The Linux desktop grows hotter with Google's delivery of its Google Desktop search program for Linux.
Google has finally released a long-awaited native Linux application: Google Desktop for Linux. As with the already shipping OS X and Windows versions, Google Desktop enables Linux users to search for text inside documents, local e-mail messages, their Web history and their Gmail accounts.
This first beta version doesnt offer the sidebar and gadgets, which are found in other versions of the application. Those will come later, according to a Google representative, who stated, "We focused most of our efforts on desktop search.

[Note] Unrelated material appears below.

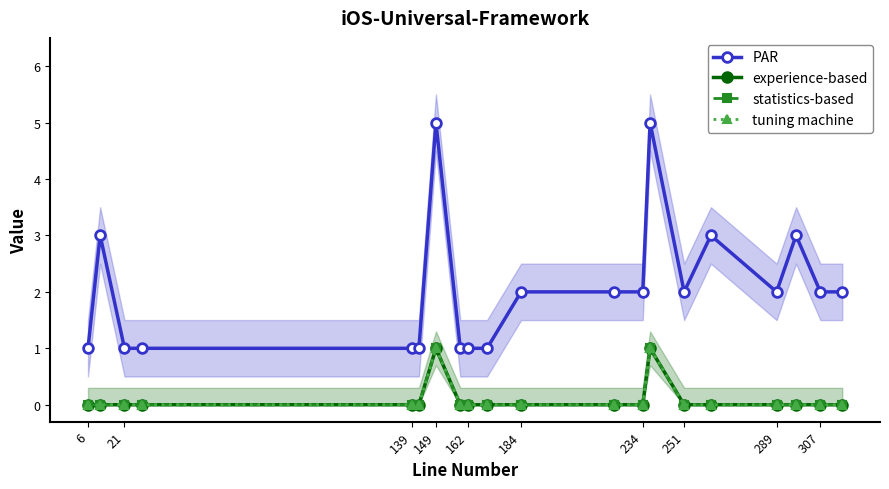

True or false: PAR has more than 2 points higher than both neighbors.

True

Gadgets and sidebar are not supported, but will probably be added in the future."
The first version supports many popular versions of Linux. It comes in the form of both RPM and a DEB distribution packages. The RPM can be installed on Red Hat, Fedora, SUSE, and Mandriva distributions. The DEB will install on Debian and Ubuntu systems. The program works with both KDE and GNOME.

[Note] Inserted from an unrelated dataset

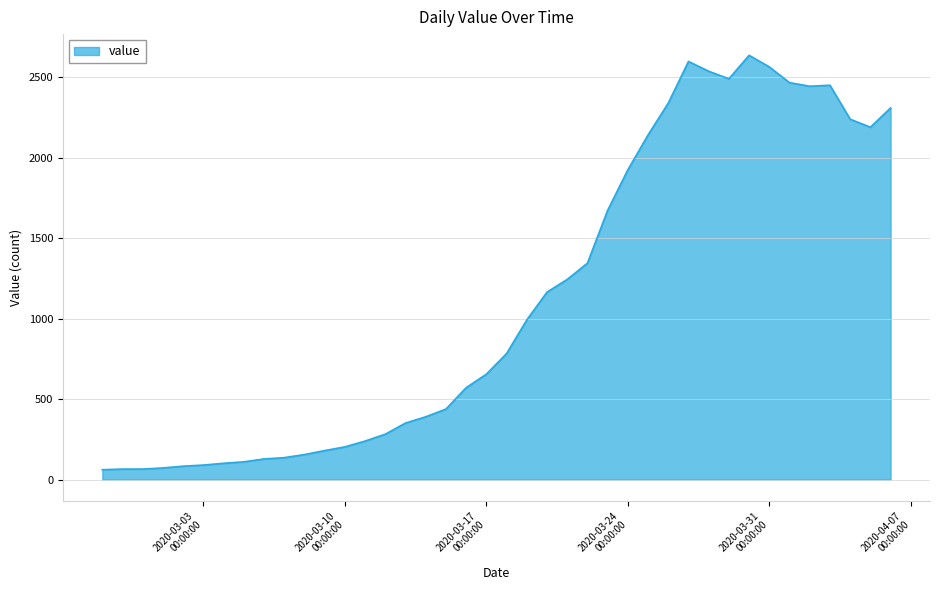

What is the greatest value displayed?

2637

Officially, Google Desktop is supported on Debian 4.0, Fedora Core 6, Ubuntu 6.10, SUSE 10.1, and Red Flag 5. It should work, however, on any modern Linux that has glibc 2.3.2+ and gtk+ 2.2.0+ installed. For example, it also worked on MEPIS 6.5, even though Google doesnt mention compatibility with that distribution. At this time, it only supports PCs with 32-bit x86 compatible processors.